Later while exploring copyright in photography classes, students also looked at the Generative Fill functionality that Photoshop now has, which uses AI to fill in “missing” areas of a picture based on user-generated prompts.

“Essentially, we’ve been experimenting with how we can use AI in ways that are helpful rather than harmful, and having those conversations asking where we draw that line. We don’t use it to help us with our writing, for example. The early experiments we did in class helped students realise how easy it is for AI to lie, the bias it carries, or how it can overly embellish information with what it thinks is correct. It’s also important that we build AI literacy in students.”

Sethusa was also present at a roundtable discussion in Kigali hosted by the African Journalism Educators’ Network, the Fojo Media Institute and University of Rwanda, to discuss these findings and insights with industry peers.     

Charlie Beckett, director of Polis at the London School of Economics and Political Science, told the roundtable that individuals and news organisations should experiment with AI, but in a carefully supervised way.

Beckett said reputable organisations were adopting a cautious approach, and experts or teams should be appointed to understand AI’s impact on journalism.

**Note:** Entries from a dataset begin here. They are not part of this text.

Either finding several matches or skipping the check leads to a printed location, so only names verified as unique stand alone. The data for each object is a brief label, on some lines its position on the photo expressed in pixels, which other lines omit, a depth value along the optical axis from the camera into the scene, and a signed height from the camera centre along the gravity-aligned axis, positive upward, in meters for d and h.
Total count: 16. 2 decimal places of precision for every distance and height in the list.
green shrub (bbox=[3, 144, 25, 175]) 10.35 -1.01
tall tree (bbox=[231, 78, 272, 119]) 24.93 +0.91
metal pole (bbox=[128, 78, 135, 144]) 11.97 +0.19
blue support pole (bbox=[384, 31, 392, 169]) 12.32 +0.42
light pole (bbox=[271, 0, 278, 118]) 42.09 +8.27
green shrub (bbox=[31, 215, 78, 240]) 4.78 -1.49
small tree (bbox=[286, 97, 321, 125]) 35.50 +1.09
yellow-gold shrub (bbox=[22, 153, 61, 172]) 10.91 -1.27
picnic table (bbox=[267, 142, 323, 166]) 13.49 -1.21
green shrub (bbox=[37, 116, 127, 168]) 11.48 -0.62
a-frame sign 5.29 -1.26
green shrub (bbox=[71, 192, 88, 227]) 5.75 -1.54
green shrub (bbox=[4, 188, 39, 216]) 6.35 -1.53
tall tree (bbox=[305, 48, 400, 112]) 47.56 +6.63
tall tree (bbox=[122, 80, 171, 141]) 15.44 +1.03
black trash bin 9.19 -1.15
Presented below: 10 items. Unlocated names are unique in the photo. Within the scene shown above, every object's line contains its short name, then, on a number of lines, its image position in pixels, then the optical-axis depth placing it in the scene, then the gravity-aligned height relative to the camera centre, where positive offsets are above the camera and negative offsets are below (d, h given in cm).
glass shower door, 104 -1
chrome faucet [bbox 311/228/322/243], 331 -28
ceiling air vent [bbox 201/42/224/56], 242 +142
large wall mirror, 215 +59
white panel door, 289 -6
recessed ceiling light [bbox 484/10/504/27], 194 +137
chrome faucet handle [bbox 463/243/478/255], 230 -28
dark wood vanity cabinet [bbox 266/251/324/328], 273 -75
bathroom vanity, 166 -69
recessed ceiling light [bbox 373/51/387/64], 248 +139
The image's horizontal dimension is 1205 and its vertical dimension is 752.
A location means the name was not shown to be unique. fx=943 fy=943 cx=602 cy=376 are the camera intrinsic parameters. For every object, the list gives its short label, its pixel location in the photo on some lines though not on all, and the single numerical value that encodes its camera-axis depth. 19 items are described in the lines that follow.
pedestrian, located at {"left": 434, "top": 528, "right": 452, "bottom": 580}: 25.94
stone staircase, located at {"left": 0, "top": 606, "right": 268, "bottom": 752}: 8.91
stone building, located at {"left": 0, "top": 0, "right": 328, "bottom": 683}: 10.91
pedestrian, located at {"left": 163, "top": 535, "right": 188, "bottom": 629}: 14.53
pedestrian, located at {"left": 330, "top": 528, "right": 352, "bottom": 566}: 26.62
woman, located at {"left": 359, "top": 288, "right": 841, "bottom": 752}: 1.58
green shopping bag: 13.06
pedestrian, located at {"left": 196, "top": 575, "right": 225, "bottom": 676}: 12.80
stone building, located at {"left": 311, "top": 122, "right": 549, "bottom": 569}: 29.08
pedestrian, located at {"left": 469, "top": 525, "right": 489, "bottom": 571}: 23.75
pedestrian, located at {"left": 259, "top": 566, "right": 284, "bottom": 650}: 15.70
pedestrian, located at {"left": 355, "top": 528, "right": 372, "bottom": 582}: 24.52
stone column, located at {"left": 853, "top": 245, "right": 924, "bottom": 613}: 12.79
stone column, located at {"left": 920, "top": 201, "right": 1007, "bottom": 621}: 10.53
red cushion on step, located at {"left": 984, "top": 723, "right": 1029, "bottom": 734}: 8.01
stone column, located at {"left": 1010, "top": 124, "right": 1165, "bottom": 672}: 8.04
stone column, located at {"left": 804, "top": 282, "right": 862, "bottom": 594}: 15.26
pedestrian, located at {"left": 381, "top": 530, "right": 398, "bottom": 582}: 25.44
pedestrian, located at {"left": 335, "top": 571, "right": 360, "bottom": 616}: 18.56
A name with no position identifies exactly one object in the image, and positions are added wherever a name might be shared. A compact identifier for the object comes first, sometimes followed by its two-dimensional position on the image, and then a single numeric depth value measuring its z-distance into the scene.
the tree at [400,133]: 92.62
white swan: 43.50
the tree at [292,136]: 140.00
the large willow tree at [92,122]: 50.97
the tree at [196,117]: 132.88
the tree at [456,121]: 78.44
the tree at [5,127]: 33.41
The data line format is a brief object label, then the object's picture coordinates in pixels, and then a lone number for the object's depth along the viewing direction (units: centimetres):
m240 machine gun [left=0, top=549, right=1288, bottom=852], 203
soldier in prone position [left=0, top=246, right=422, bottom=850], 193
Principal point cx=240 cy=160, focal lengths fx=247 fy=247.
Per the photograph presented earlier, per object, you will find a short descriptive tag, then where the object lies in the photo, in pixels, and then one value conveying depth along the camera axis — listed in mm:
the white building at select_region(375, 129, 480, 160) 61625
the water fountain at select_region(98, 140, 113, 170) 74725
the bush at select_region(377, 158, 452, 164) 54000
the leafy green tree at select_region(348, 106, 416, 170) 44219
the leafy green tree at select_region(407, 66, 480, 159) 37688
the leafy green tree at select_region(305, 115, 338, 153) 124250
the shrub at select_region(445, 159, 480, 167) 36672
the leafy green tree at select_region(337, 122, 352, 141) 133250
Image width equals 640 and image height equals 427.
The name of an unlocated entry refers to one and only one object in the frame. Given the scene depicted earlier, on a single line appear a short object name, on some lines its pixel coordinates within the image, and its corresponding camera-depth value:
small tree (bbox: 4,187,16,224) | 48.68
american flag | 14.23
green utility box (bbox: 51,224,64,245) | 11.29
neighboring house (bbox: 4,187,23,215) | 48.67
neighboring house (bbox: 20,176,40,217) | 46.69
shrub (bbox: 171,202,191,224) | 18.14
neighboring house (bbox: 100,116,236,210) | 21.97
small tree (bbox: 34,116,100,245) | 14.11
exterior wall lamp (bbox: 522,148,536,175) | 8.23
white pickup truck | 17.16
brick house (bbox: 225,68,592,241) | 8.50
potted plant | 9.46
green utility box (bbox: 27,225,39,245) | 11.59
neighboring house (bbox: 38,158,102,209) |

He stressed the importance of establishing guidelines to provide advice on both the positive and negative aspects of AI. He added that these guidelines should be adaptable, given the rapidly evolving nature of AI. 

Beckett pointed out that AI’s reliance on training data led to biases. 

AI tools were assistants to journalists rather than replacements, he said. He outlined various ways that AI could enhance journalism, such as summarising information and reformatting content for different platforms. He also mentioned the potential for AI to improve content search and selection, as demonstrated by a recent AI-powered search tool for Associated Press TV.

Beckett urged journalism professionals to collaborate, share experiences, and optimise the use of AI tools. He emphasised that failing to prepare future journalists with AI skills could allow nefarious actors to misuse these technologies.